Ces dernières semaines, elles ont connu une augmentation inquiétante. « Depuis mi-mai, on a relevé au moins 7 incidents très violents », alerte Mina Thabet, spécialiste des droits des minorités à l’Egyptian Comitee for Human Rights. À Alexandrie, une foule de musulmans a délogé des familles et incendié leurs maisons ; à Sohag, la fille d’un paroissien a été égorgée par un homme se revendiquant de Daech ; à Beni Souef, des foules ont attaqué un père de famille, soupçonné de construire une église clandestinement. Le 30 juin, anniversaire du coup d’État militaire, la tension est arrivée à son paroxysme avec le meurtre d’un prêtre à el-Arish, dans le Nord-Sinaï, accusé par la branche égyptienne de l’État islamique « d’appeler à la guerre contre l’islam. » « Les incidents sont quotidiens mais leur nombre est impossible à chiffrer. Les victimes ne veulent pas parler, elles se sentent humiliées et ont peur des représailles », note Mina Thabet. « Nous, chrétiens, nous sentons persécutés », affirme Brahim, paroissien à l’église d’al-Minya, principale ville chrétienne d’Égypte, composée de 35 % de coptes.

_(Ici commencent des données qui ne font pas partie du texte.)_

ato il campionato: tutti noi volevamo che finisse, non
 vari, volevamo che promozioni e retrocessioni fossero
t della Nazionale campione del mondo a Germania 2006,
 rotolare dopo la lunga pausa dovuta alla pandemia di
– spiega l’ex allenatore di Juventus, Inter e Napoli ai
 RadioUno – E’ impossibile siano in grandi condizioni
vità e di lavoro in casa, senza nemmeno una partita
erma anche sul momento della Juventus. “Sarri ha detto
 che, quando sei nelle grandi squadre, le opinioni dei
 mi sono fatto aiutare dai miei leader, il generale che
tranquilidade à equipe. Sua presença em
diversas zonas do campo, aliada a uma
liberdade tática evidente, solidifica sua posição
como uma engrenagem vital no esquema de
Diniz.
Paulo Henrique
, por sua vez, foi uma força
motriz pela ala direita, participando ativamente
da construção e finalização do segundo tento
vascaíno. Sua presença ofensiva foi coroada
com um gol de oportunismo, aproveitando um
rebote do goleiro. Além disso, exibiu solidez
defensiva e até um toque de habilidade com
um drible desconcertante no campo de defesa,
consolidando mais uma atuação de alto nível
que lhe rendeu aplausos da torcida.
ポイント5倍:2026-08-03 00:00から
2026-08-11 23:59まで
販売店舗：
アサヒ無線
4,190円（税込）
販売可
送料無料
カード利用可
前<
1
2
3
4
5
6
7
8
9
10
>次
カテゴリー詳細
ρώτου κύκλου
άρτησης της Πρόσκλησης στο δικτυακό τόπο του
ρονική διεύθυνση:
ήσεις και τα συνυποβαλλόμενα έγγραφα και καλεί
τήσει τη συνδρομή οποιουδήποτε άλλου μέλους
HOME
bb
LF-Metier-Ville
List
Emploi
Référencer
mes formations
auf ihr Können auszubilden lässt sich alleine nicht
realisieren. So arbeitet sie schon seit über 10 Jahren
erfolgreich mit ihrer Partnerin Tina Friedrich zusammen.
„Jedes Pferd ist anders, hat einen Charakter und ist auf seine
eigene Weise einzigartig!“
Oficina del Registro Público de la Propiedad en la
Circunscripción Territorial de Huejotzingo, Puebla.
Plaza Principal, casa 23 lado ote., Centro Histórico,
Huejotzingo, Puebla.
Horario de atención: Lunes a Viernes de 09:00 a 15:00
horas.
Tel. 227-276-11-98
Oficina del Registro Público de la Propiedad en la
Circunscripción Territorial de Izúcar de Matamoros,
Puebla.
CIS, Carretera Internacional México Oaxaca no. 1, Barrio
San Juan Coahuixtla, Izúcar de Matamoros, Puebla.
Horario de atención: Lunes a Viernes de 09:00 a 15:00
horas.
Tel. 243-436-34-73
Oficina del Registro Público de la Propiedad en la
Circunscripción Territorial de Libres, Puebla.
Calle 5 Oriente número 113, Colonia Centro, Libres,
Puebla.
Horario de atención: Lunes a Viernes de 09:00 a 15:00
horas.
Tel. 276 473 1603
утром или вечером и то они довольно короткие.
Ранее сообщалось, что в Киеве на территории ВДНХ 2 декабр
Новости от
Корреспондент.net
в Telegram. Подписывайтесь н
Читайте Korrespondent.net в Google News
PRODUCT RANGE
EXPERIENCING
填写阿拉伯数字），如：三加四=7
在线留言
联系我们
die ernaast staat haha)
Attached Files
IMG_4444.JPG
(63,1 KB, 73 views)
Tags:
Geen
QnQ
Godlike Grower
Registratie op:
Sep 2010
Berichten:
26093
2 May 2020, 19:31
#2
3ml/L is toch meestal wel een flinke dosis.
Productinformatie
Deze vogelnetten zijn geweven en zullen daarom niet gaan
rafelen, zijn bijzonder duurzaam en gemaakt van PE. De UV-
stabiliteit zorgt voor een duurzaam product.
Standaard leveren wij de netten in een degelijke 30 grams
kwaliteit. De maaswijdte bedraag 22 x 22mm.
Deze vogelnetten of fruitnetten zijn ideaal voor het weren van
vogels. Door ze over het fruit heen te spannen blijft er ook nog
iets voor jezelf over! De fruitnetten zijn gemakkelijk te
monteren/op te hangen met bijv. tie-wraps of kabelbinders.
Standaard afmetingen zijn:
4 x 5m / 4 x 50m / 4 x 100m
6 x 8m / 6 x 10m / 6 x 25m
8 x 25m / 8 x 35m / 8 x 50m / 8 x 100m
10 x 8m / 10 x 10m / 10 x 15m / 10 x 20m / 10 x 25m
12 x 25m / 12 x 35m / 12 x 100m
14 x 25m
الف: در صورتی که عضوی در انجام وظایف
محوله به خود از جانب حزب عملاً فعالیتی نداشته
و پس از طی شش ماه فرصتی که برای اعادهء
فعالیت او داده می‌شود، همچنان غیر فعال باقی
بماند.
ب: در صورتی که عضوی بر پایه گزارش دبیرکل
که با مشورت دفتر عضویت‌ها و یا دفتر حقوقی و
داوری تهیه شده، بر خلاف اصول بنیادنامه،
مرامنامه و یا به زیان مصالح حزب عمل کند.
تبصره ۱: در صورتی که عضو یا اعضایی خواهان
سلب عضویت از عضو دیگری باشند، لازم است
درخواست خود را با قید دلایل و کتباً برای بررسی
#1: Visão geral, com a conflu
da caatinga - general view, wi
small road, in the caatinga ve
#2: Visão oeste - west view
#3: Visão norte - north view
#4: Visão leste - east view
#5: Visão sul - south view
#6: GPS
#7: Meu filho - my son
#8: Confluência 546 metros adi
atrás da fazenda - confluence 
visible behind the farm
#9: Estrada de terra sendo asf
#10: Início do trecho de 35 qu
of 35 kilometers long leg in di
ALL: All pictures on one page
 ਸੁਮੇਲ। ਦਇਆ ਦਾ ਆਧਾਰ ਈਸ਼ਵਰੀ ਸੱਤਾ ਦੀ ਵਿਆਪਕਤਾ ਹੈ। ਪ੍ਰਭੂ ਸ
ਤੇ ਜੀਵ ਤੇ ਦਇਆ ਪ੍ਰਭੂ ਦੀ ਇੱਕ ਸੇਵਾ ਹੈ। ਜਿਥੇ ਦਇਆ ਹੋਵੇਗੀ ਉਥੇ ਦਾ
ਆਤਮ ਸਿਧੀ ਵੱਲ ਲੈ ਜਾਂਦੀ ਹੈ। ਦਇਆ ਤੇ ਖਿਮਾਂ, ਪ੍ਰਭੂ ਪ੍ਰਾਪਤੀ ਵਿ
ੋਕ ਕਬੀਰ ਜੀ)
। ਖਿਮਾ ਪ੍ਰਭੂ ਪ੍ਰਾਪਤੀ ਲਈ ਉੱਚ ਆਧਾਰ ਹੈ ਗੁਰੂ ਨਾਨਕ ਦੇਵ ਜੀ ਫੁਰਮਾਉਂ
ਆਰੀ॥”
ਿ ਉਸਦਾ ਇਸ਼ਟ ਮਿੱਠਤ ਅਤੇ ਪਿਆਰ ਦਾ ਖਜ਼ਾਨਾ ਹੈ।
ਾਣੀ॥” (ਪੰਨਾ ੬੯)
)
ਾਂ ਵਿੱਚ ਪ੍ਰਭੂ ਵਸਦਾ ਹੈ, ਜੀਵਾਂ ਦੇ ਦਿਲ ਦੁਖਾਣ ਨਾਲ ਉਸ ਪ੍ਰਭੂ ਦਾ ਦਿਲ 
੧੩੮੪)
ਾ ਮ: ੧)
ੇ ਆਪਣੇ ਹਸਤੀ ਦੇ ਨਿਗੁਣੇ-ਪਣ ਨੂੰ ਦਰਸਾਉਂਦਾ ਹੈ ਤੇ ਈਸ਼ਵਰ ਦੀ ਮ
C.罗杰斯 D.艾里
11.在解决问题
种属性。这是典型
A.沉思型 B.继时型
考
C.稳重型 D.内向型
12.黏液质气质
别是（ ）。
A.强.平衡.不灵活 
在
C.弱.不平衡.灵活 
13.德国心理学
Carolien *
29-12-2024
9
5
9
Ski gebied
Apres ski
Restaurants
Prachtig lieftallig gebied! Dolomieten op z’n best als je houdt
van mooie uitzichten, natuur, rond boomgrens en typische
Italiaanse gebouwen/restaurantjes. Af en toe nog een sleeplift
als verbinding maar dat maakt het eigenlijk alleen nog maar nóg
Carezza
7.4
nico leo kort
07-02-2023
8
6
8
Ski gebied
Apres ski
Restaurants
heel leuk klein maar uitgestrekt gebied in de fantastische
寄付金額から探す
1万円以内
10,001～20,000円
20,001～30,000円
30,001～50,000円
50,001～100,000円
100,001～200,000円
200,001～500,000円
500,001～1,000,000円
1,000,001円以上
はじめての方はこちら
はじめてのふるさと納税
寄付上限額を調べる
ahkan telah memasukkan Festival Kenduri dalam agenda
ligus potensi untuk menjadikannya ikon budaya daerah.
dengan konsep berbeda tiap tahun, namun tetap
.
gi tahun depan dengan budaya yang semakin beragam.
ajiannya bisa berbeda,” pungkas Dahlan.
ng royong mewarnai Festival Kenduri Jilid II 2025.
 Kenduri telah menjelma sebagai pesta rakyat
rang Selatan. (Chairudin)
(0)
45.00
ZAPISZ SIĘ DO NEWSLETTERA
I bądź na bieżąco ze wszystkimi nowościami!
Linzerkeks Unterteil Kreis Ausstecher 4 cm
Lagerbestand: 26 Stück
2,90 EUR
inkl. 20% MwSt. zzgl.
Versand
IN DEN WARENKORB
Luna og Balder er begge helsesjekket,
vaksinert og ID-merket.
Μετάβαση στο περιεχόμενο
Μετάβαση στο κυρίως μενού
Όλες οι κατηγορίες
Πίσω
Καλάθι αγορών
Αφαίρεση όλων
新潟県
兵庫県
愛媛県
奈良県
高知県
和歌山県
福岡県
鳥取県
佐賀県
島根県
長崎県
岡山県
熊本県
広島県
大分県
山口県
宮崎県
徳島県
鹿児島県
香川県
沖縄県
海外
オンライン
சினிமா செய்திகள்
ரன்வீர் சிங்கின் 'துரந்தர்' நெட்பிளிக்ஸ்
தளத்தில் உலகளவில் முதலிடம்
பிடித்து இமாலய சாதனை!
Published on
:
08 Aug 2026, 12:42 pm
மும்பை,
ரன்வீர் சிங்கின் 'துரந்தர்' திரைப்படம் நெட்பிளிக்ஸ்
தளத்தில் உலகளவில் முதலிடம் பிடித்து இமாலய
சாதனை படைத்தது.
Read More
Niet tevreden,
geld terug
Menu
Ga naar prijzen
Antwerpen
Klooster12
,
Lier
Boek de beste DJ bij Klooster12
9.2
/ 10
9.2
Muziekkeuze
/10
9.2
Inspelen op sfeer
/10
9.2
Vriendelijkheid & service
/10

« Tout part de rumeurs, une relation amoureuse, une construction d’église… Les gens n’ont pas la culture de la justice, au lieu de se rendre à la police, ils attaquent. » Sohad et son mari ont été plusieurs fois sommés de se rendre à ce que l’on appelle « des sessions de réconciliation », utilisées comme méthode de résolution des conflits communautaires. « Les anciens du village, les chefs de famille, les dirigeants politiques et religieux se réunissent pour résoudre les conflits plutôt que de se soumettre au système juridique. Prétendument dirigées par des arbitres neutres, les réunions sont souvent supervisées par une représentation majoritairement musulmane », dénonce l’institut de recherches The Tahrir Middle East Institute. Malgré une enveloppe de 5 000 livres égyptiennes offerte pour leur silence, Sohad a préféré rendre son histoire publique. « On ne peut plus rentrer chez nous de toute façon, on a tout perdu, souffle la vieille dame. Je veux qu’on me rende ma dignité et mes droits. » « Il est important d’être à l’écoute des chrétiens pour contenir leur colère », insiste l’évêque Makarios du diocèse d’al-Minya, principal gouvernorat touché par les violences. « L’une des solutions est d’admettre le problème et de mettre les persécuteurs en prison. Nous demandons que la loi soit appliquée en dépit de la religion. »

Mais, du côté des musulmans, on s’agace de ces polémiques « montées en épingle dès qu’il s’agit de disputes entre musulmans et chrétiens ». « Les violences entre musulmans, on n’en parle jamais, elles sont sûrement bien plus élevées. Des fous et des extrémistes, on en a dans toutes les religions », assure Alaa al-Sharif, imam et professeur à l’université al-Azhar. Alors que le Parlement examine en ce moment la possibilité de retirer des pièces d’identité la religion des citoyens égyptiens et une meilleure législation encadrant la construction de nouvelles églises, les experts mettent en garde contre la perte de contrôle des autorités sur les relations chrétiens-musulmans dans un contexte de répression très forte. « La violence d’État nourrit la violence civile », assure Mina Thabet. « L’État égyptien a perdu de son pouvoir, sa marge de manœuvre est limitée et son agilité à contenir les tensions n’est plus la même », estime Georges Fahmi, spécialiste des relations religion-État à l’institut Carnegie. « Depuis Nasser, les chrétiens ont toujours été mis en scène à des fins stratégiques », rappelle-t-il.
AveMaria44
N'oublions pas tous nos frères persécutés, en Chine, en Corée, en Afrique, en Inde.......l'islam n'est pas le seul persécuteur.
dvdenise
🙏 🙏 🙏 N'oublions pas les Coptes dans nos prières.